◆ Problem to solve: Would you please write out every record exactly?

= = = = =

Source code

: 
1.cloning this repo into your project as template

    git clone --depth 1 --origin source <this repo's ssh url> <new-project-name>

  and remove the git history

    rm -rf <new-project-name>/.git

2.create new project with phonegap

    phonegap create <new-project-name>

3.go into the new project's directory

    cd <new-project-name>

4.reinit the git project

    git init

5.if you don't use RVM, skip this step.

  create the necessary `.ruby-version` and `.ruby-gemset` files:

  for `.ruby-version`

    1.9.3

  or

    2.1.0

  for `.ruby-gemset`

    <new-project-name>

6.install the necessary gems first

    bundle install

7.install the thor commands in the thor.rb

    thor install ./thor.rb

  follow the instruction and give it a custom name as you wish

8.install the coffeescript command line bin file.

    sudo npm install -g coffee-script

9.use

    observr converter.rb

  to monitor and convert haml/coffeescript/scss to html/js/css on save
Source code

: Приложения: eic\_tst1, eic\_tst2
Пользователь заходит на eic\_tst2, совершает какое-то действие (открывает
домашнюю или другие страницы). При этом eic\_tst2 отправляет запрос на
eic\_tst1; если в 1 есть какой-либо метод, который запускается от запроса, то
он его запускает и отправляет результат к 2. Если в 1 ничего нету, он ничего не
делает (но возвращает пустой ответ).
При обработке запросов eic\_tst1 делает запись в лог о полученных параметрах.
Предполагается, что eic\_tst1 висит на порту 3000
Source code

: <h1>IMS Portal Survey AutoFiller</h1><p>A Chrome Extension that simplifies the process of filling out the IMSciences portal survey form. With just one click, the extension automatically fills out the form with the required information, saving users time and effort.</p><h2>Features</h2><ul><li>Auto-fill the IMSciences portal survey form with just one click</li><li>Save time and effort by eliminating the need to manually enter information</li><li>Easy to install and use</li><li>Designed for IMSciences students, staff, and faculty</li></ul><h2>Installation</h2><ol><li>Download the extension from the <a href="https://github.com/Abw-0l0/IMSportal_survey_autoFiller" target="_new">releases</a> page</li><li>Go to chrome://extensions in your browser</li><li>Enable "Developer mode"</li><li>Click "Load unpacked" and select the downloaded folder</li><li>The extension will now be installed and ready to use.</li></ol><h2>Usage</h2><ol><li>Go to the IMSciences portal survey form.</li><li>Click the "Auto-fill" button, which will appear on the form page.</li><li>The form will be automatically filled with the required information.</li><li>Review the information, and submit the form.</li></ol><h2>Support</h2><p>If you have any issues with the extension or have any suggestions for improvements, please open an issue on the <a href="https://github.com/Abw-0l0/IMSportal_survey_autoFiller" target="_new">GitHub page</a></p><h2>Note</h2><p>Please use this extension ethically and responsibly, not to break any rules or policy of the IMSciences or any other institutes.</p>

= = = = =

◆ Expected answer:
Source code

: 
1.cloning this repo into your project as template

    git clone --depth 1 --origin source <this repo's ssh url> <new-project-name>

  and remove the git history

    rm -rf <new-project-name>/.git

2.create new project with phonegap

    phonegap create <new-project-name>

3.go into the new project's directory

    cd <new-project-name>

4.reinit the git project

    git init

5.if you don't use RVM, skip this step.

  create the necessary `.ruby-version` and `.ruby-gemset` files:

  for `.ruby-version`

    1.9.3

  or

    2.1.0

  for `.ruby-gemset`

    <new-project-name>

6.install the necessary gems first

    bundle install

7.install the thor commands in the thor.rb

    thor install ./thor.rb

  follow the instruction and give it a custom name as you wish

8.install the coffeescript command line bin file.

    sudo npm install -g coffee-script

9.use

    observr converter.rb

  to monitor and convert haml/coffeescript/scss to html/js/css on save
Source code

: Приложения: eic\_tst1, eic\_tst2
Пользователь заходит на eic\_tst2, совершает какое-то действие (открывает
домашнюю или другие страницы). При этом eic\_tst2 отправляет запрос на
eic\_tst1; если в 1 есть какой-либо метод, который запускается от запроса, то
он его запускает и отправляет результат к 2. Если в 1 ничего нету, он ничего не
делает (но возвращает пустой ответ).
При обработке запросов eic\_tst1 делает запись в лог о полученных параметрах.
Предполагается, что eic\_tst1 висит на порту 3000
Source code

: <h1>IMS Portal Survey AutoFiller</h1><p>A Chrome Extension that simplifies the process of filling out the IMSciences portal survey form. With just one click, the extension automatically fills out the form with the required information, saving users time and effort.</p><h2>Features</h2><ul><li>Auto-fill the IMSciences portal survey form with just one click</li><li>Save time and effort by eliminating the need to manually enter information</li><li>Easy to install and use</li><li>Designed for IMSciences students, staff, and faculty</li></ul><h2>Installation</h2><ol><li>Download the extension from the <a href="https://github.com/Abw-0l0/IMSportal_survey_autoFiller" target="_new">releases</a> page</li><li>Go to chrome://extensions in your browser</li><li>Enable "Developer mode"</li><li>Click "Load unpacked" and select the downloaded folder</li><li>The extension will now be installed and ready to use.</li></ol><h2>Usage</h2><ol><li>Go to the IMSciences portal survey form.</li><li>Click the "Auto-fill" button, which will appear on the form page.</li><li>The form will be automatically filled with the required information.</li><li>Review the information, and submit the form.</li></ol><h2>Support</h2><p>If you have any issues with the extension or have any suggestions for improvements, please open an issue on the <a href="https://github.com/Abw-0l0/IMSportal_survey_autoFiller" target="_new">GitHub page</a></p><h2>Note</h2><p>Please use this extension ethically and responsibly, not to break any rules or policy of the IMSciences or any other institutes.</p>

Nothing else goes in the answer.